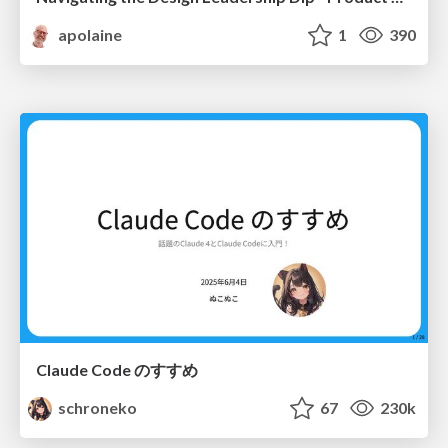
apolaine
1
390
Claude Code のすすめ
schroneko
67
230k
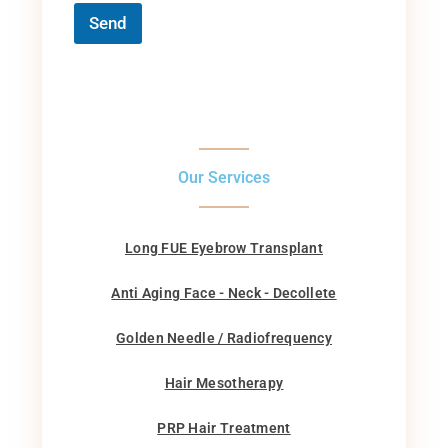
Send
Our Services
Long FUE Eyebrow Transplant
Anti Aging Face - Neck - Decollete
Golden Needle / Radiofrequency
Hair Mesotherapy
PRP Hair Treatment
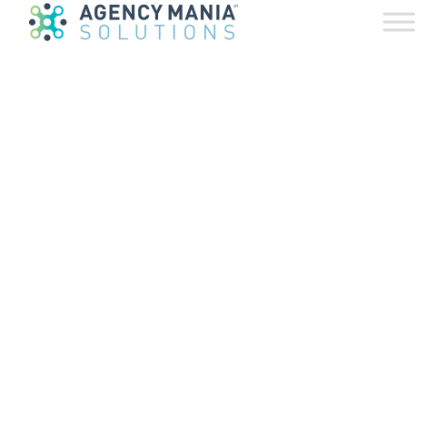
Partnerships
October 24, 2018
Available for pre-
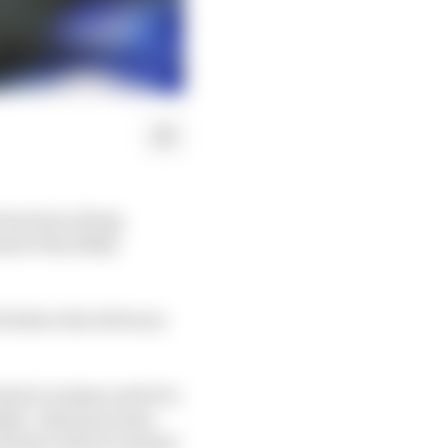
 has been doing
ad of his likely
d before the 24 Hours
which clashes with F1's
able. Attention then
28 date (which clashed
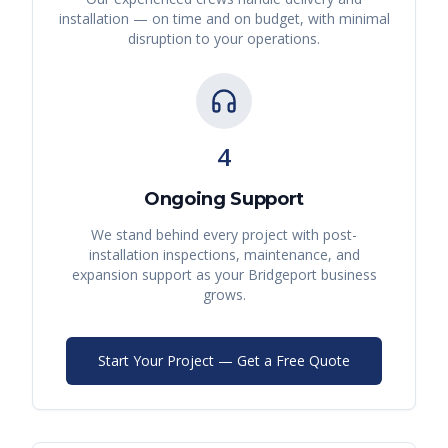
installation — on time and on budget, with minimal
disruption to your operations.
4
Ongoing Support
We stand behind every project with post-
installation inspections, maintenance, and
expansion support as your
Bridgeport
business
grows.
Start Your Project — Get a Free Quote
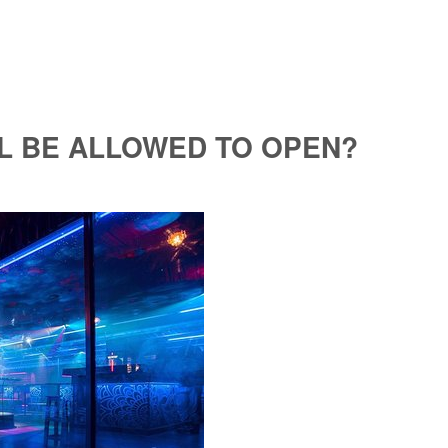
L BE ALLOWED TO OPEN?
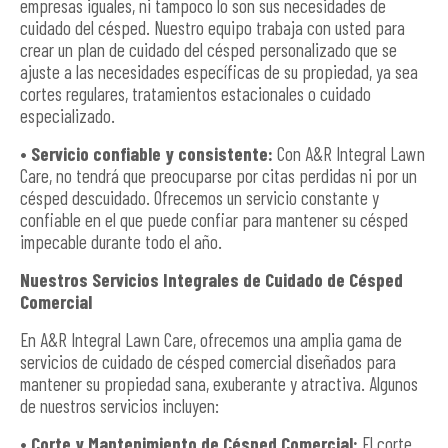
empresas iguales, ni tampoco lo son sus necesidades de
cuidado del césped. Nuestro equipo trabaja con usted para
crear un plan de cuidado del césped personalizado que se
ajuste a las necesidades específicas de su propiedad, ya sea
cortes regulares, tratamientos estacionales o cuidado
especializado.
• Servicio confiable y consistente:
Con A&R Integral Lawn
Care, no tendrá que preocuparse por citas perdidas ni por un
césped descuidado. Ofrecemos un servicio constante y
confiable en el que puede confiar para mantener su césped
impecable durante todo el año.
Nuestros Servicios Integrales de Cuidado de Césped
Comercial
En A&R Integral Lawn Care, ofrecemos una amplia gama de
servicios de cuidado de césped comercial diseñados para
mantener su propiedad sana, exuberante y atractiva. Algunos
de nuestros servicios incluyen:
• Corte y Mantenimiento de Césped Comercial:
El corte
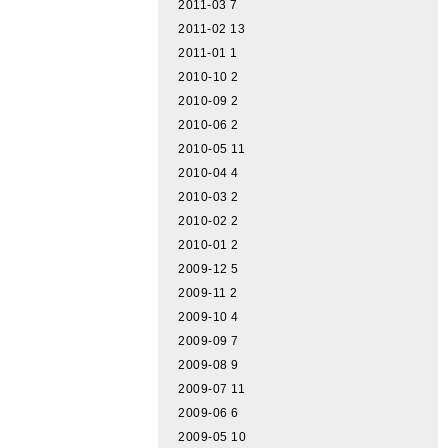
2011-03
7
2011-02
13
2011-01
1
2010-10
2
2010-09
2
2010-06
2
2010-05
11
2010-04
4
2010-03
2
2010-02
2
2010-01
2
2009-12
5
2009-11
2
2009-10
4
2009-09
7
2009-08
9
2009-07
11
2009-06
6
2009-05
10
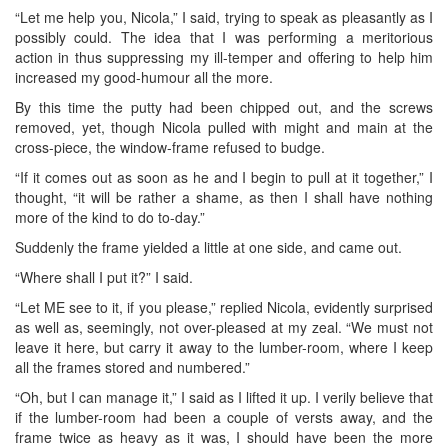
“Let me help you, Nicola,” I said, trying to speak as pleasantly as I
possibly could. The idea that I was performing a meritorious
action in thus suppressing my ill-temper and offering to help him
increased my good-humour all the more.
By this time the putty had been chipped out, and the screws
removed, yet, though Nicola pulled with might and main at the
cross-piece, the window-frame refused to budge.
“If it comes out as soon as he and I begin to pull at it together,” I
thought, “it will be rather a shame, as then I shall have nothing
more of the kind to do to-day.”
Suddenly the frame yielded a little at one side, and came out.
“Where shall I put it?” I said.
“Let ME see to it, if you please,” replied Nicola, evidently surprised
as well as, seemingly, not over-pleased at my zeal. “We must not
leave it here, but carry it away to the lumber-room, where I keep
all the frames stored and numbered.”
“Oh, but I can manage it,” I said as I lifted it up. I verily believe that
if the lumber-room had been a couple of versts away, and the
frame twice as heavy as it was, I should have been the more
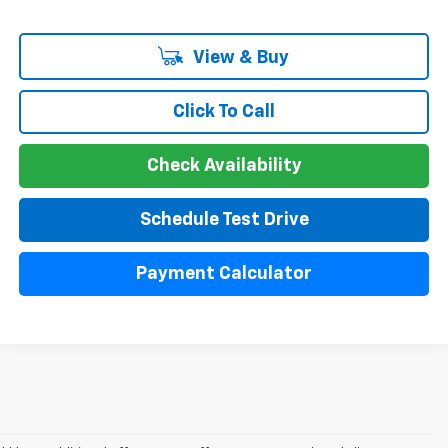
View & Buy
Click To Call
Check Availability
Schedule Test Drive
Payment Calculator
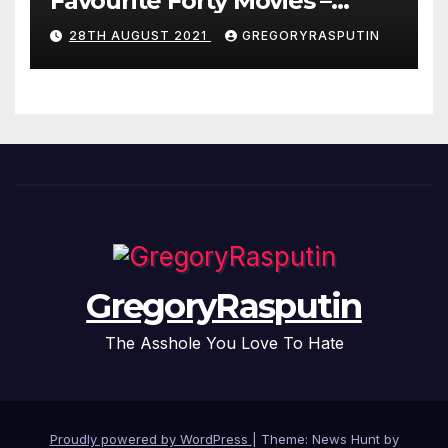
Favourite Forty Movies –
28/08/2021
28TH AUGUST 2021
GREGORYRASPUTIN
GregoryRasputin
The Asshole You Love To Hate
Proudly powered by WordPress
|
Theme: News Hunt by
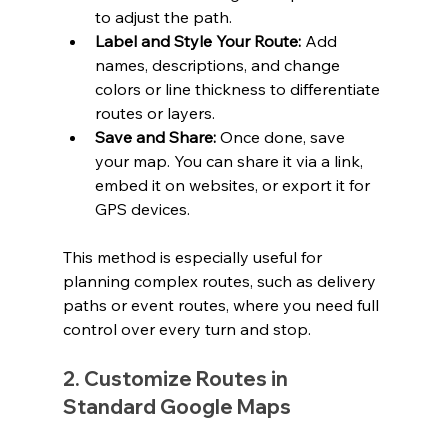
to adjust the path.
Label and Style Your Route:
 Add 
names, descriptions, and change 
colors or line thickness to differentiate 
routes or layers.
Save and Share:
 Once done, save 
your map. You can share it via a link, 
embed it on websites, or export it for 
GPS devices.
This method is especially useful for 
planning complex routes, such as delivery 
paths or event routes, where you need full 
control over every turn and stop.
2. Customize Routes in 
Standard Google Maps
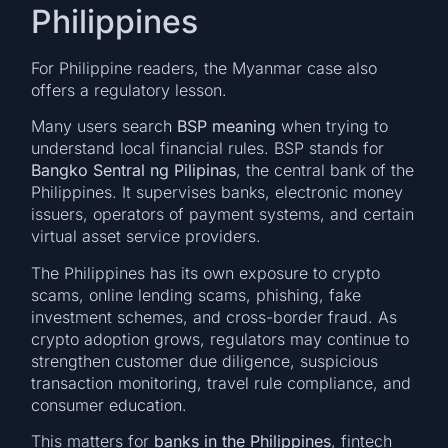
Philippines
For Philippine readers, the Myanmar case also
offers a regulatory lesson.
Many users search
BSP meaning
when trying to
understand local financial rules. BSP stands for
Bangko Sentral ng Pilipinas
, the central bank of the
Philippines. It supervises banks, electronic money
issuers, operators of payment systems, and certain
virtual asset service providers.
The Philippines has its own exposure to crypto
scams, online lending scams, phishing, fake
investment schemes, and cross-border fraud. As
crypto adoption grows, regulators may continue to
strengthen customer due diligence, suspicious
transaction monitoring, travel rule compliance, and
consumer education.
This matters for
banks in the Philippines
, fintech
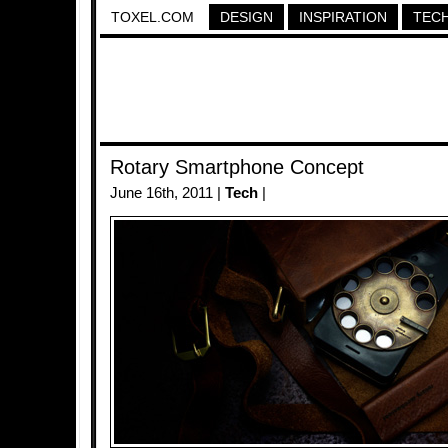
TOXEL.COM
DESIGN
INSPIRATION
TEC
Rotary Smartphone Concept
June 16th, 2011 |
Tech
|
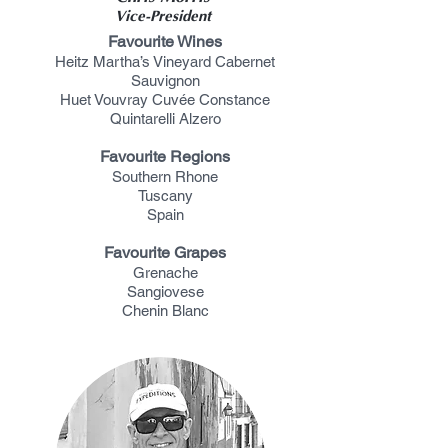
Vice-President
Favourite Wines
Heitz Martha’s Vineyard Cabernet
Sauvignon
Huet Vouvray Cuvée Constance
Quintarelli Alzero
Favourite Regions
Southern Rhone
Tuscany
Spain
Favourite Grapes
Grenache
Sangiovese
Chenin Blanc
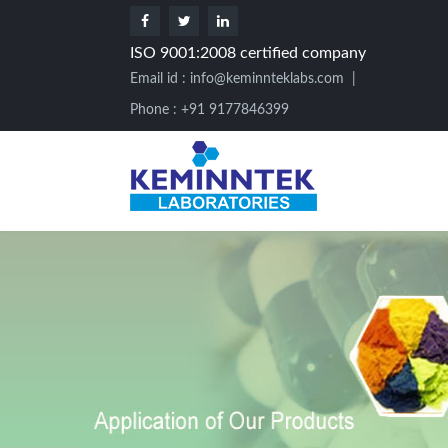
ISO 9001:2008 certified company
Email id :
info@keminnteklabs.com
|
Phone : +91 9177846399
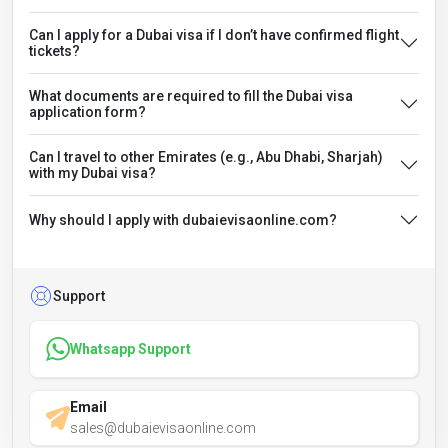
Can I apply for a Dubai visa if I don’t have confirmed flight
tickets?
What documents are required to fill the Dubai visa
application form?
Can I travel to other Emirates (e.g., Abu Dhabi, Sharjah)
with my Dubai visa?
Why should I apply with dubaievisaonline.com?
Support
Whatsapp Support
Email
sales@dubaievisaonline.com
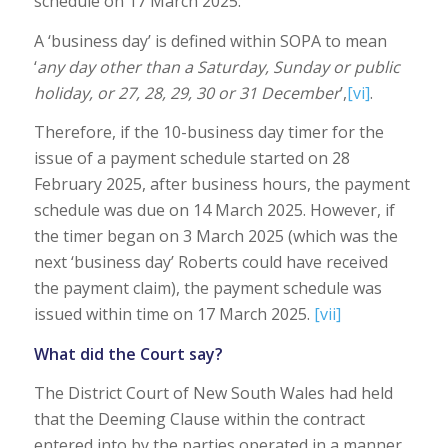
schedule on 17 March 2025.
A ‘business day’ is defined within SOPA to mean
‘
any day other than a Saturday, Sunday or public
holiday, or 27, 28, 29, 30 or 31 December
’,
[vi]
.
Therefore, if the 10-business day timer for the
issue of a payment schedule started on 28
February 2025, after business hours, the payment
schedule was due on 14 March 2025. However, if
the timer began on 3 March 2025 (which was the
next ‘business day’ Roberts could have received
the payment claim), the payment schedule was
issued within time on 17 March 2025.
[vii]
What did the Court say?
The District Court of New South Wales had held
that the Deeming Clause within the contract
entered into by the parties operated in a manner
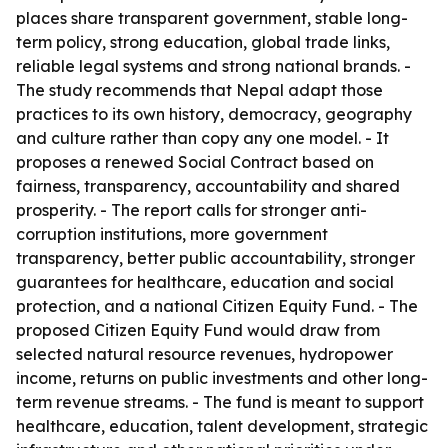
places share transparent government, stable long-
term policy, strong education, global trade links,
reliable legal systems and strong national brands. -
The study recommends that Nepal adapt those
practices to its own history, democracy, geography
and culture rather than copy any one model. - It
proposes a renewed Social Contract based on
fairness, transparency, accountability and shared
prosperity. - The report calls for stronger anti-
corruption institutions, more government
transparency, better public accountability, stronger
guarantees for healthcare, education and social
protection, and a national Citizen Equity Fund. - The
proposed Citizen Equity Fund would draw from
selected natural resource revenues, hydropower
income, returns on public investments and other long-
term revenue streams. - The fund is meant to support
healthcare, education, talent development, strategic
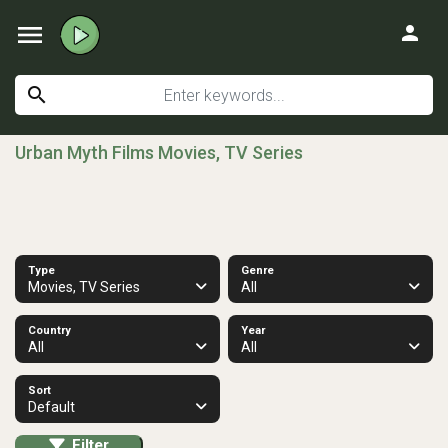
menu
person
search
Urban Myth Films Movies, TV Series
Type
Genre
Movies, TV Series
All
Country
Year
All
All
Sort
Default
Filter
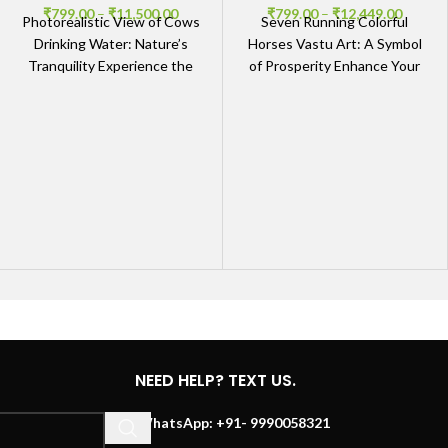
₹
799.00
–
₹
11,500.00
₹
799.00
–
₹
12,449.00
Photorealistic View of Cows
Seven Running Colorful
Drinking Water: Nature’s
Horses Vastu Art: A Symbol
Tranquility Experience the
of Prosperity Enhance Your
Beauty of Cows in Their
Space with Vastu-Friendly
Natural Habitat Immerse
Art Bring positive energy
yourself in
into
NEED HELP? TEXT US.
WhatsApp: +91- 9990058321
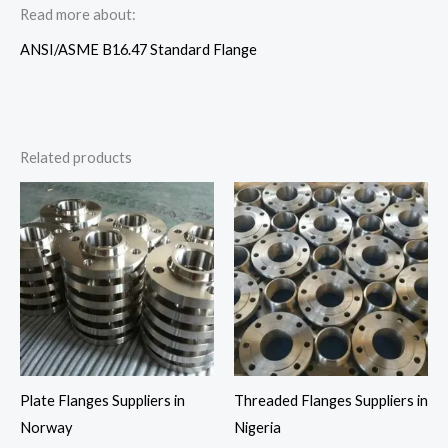
Read more about:
ANSI/ASME B16.47 Standard Flange
Related products
Plate Flanges Suppliers in
Threaded Flanges Suppliers in
Norway
Nigeria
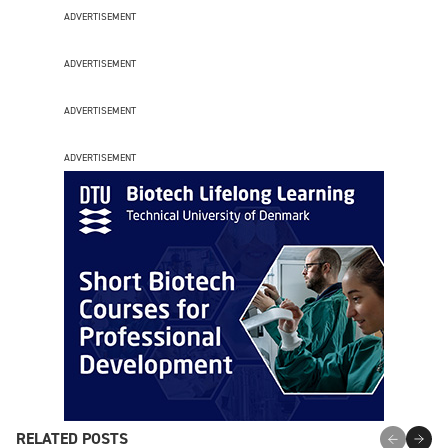
ADVERTISEMENT
ADVERTISEMENT
ADVERTISEMENT
ADVERTISEMENT
RELATED POSTS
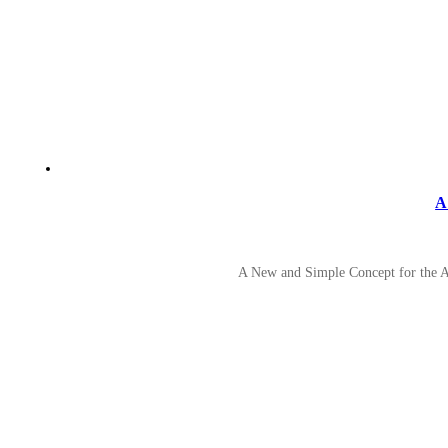
A
A New and Simple Concept for the A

(What you should do) In the answer, the entries must appear exactly as above, without the images.

(Answer space)
apolaine
1
390
Claude Code のすすめ
schroneko
67
230k
Send
Our Services
Long FUE Eyebrow Transplant
Anti Aging Face - Neck - Decollete
Golden Needle / Radiofrequency
Hair Mesotherapy
PRP Hair Treatment
Partnerships
October 24, 2018
Available for pre-
 has been doing
ad of his likely
d before the 24 Hours
which clashes with F1's
able. Attention then
28 date (which clashed
installation — on time and on budget, with minimal
disruption to your operations.
4
Ongoing Support
We stand behind every project with post-
installation inspections, maintenance, and
expansion support as your
Bridgeport
business
grows.
Start Your Project — Get a Free Quote
L BE ALLOWED TO OPEN?
empresas iguales, ni tampoco lo son sus necesidades de
cuidado del césped. Nuestro equipo trabaja con usted para
crear un plan de cuidado del césped personalizado que se
ajuste a las necesidades específicas de su propiedad, ya sea
cortes regulares, tratamientos estacionales o cuidado
especializado.
• Servicio confiable y consistente:
Con A&R Integral Lawn
Care, no tendrá que preocuparse por citas perdidas ni por un
césped descuidado. Ofrecemos un servicio constante y
confiable en el que puede confiar para mantener su césped
impecable durante todo el año.
Nuestros Servicios Integrales de Cuidado de Césped
Comercial
En A&R Integral Lawn Care, ofrecemos una amplia gama de
servicios de cuidado de césped comercial diseñados para
mantener su propiedad sana, exuberante y atractiva. Algunos
de nuestros servicios incluyen:
• Corte y Mantenimiento de Césped Comercial:
El corte
2011-03
7
2011-02
13
2011-01
1
2010-10
2
2010-09
2
2010-06
2
2010-05
11
2010-04
4
2010-03
2
2010-02
2
2010-01
2
2009-12
5
2009-11
2
2009-10
4
2009-09
7
2009-08
9
2009-07
11
2009-06
6
2009-05
10
“Let me help you, Nicola,” I said, trying to speak as pleasantly as I
possibly could. The idea that I was performing a meritorious
action in thus suppressing my ill-temper and offering to help him
increased my good-humour all the more.
By this time the putty had been chipped out, and the screws
removed, yet, though Nicola pulled with might and main at the
cross-piece, the window-frame refused to budge.
“If it comes out as soon as he and I begin to pull at it together,” I
thought, “it will be rather a shame, as then I shall have nothing
more of the kind to do to-day.”
Suddenly the frame yielded a little at one side, and came out.
“Where shall I put it?” I said.
“Let ME see to it, if you please,” replied Nicola, evidently surprised
as well as, seemingly, not over-pleased at my zeal. “We must not
leave it here, but carry it away to the lumber-room, where I keep
all the frames stored and numbered.”
“Oh, but I can manage it,” I said as I lifted it up. I verily believe that
if the lumber-room had been a couple of versts away, and the
frame twice as heavy as it was, I should have been the more
View & Buy
Click To Call
Check Availability
Schedule Test Drive
Payment Calculator
Favourite Forty Movies –
28/08/2021
28TH AUGUST 2021
GREGORYRASPUTIN
GregoryRasputin
The Asshole You Love To Hate
Proudly powered by WordPress
|
Theme: News Hunt by
to adjust the path.
Label and Style Your Route:
 Add 
names, descriptions, and change 
colors or line thickness to differentiate 
routes or layers.
Save and Share:
 Once done, save 
your map. You can share it via a link, 
embed it on websites, or export it for 
GPS devices.
This method is especially useful for 
planning complex routes, such as delivery 
paths or event routes, where you need full 
control over every turn and stop.
2. Customize Routes in 
Standard Google Maps
Philippines
For Philippine readers, the Myanmar case also
offers a regulatory lesson.
Many users search
BSP meaning
when trying to
understand local financial rules. BSP stands for
Bangko Sentral ng Pilipinas
, the central bank of the
Philippines. It supervises banks, electronic money
issuers, operators of payment systems, and certain
virtual asset service providers.
The Philippines has its own exposure to crypto
scams, online lending scams, phishing, fake
investment schemes, and cross-border fraud. As
crypto adoption grows, regulators may continue to
strengthen customer due diligence, suspicious
transaction monitoring, travel rule compliance, and
consumer education.
This matters for
banks in the Philippines
, fintech
TOXEL.COM
DESIGN
INSPIRATION
TEC
Rotary Smartphone Concept
June 16th, 2011 |
Tech
|
Vice-President
Favourite Wines
Heitz Martha’s Vineyard Cabernet
Sauvignon
Huet Vouvray Cuvée Constance
Quintarelli Alzero
Favourite Regions
Southern Rhone
Tuscany
Spain
Favourite Grapes
Grenache
Sangiovese
Chenin Blanc
ISO 9001:2008 certified company
Email id :
info@keminnteklabs.com
|
Phone : +91 9177846399
Can I apply for a Dubai visa if I don’t have confirmed flight
tickets?
What documents are required to fill the Dubai visa
application form?
Can I travel to other Emirates (e.g., Abu Dhabi, Sharjah)
with my Dubai visa?
Why should I apply with dubaievisaonline.com?
Support
Whatsapp Support
Email
sales@dubaievisaonline.com
schedule on 17 March 2025.
A ‘business day’ is defined within SOPA to mean
‘
any day other than a Saturday, Sunday or public
holiday, or 27, 28, 29, 30 or 31 December
’,
[vi]
.
Therefore, if the 10-business day timer for the
issue of a payment schedule started on 28
February 2025, after business hours, the payment
schedule was due on 14 March 2025. However, if
the timer began on 3 March 2025 (which was the
next ‘business day’ Roberts could have received
the payment claim), the payment schedule was
issued within time on 17 March 2025.
[vii]
What did the Court say?
The District Court of New South Wales had held
that the Deeming Clause within the contract
entered into by the parties operated in a manner
places share transparent government, stable long-
term policy, strong education, global trade links,
reliable legal systems and strong national brands. -
The study recommends that Nepal adapt those
practices to its own history, democracy, geography
and culture rather than copy any one model. - It
proposes a renewed Social Contract based on
fairness, transparency, accountability and shared
prosperity. - The report calls for stronger anti-
corruption institutions, more government
transparency, better public accountability, stronger
guarantees for healthcare, education and social
protection, and a national Citizen Equity Fund. - The
proposed Citizen Equity Fund would draw from
selected natural resource revenues, hydropower
income, returns on public investments and other long-
term revenue streams. - The fund is meant to support
healthcare, education, talent development, strategic
menu
person
search
Urban Myth Films Movies, TV Series
Type
Genre
Movies, TV Series
All
Country
Year
All
All
Sort
Default
Filter
₹
799.00
–
₹
11,500.00
₹
799.00
–
₹
12,449.00
Photorealistic View of Cows
Seven Running Colorful
Drinking Water: Nature’s
Horses Vastu Art: A Symbol
Tranquility Experience the
of Prosperity Enhance Your
Beauty of Cows in Their
Space with Vastu-Friendly
Natural Habitat Immerse
Art Bring positive energy
yourself in
into
NEED HELP? TEXT US.
WhatsApp: +91- 9990058321
Read more about:
ANSI/ASME B16.47 Standard Flange
Related products
Plate Flanges Suppliers in
Threaded Flanges Suppliers in
Norway
Nigeria
ADVERTISEMENT
ADVERTISEMENT
ADVERTISEMENT
ADVERTISEMENT
RELATED POSTS
A
A New and Simple Concept for the A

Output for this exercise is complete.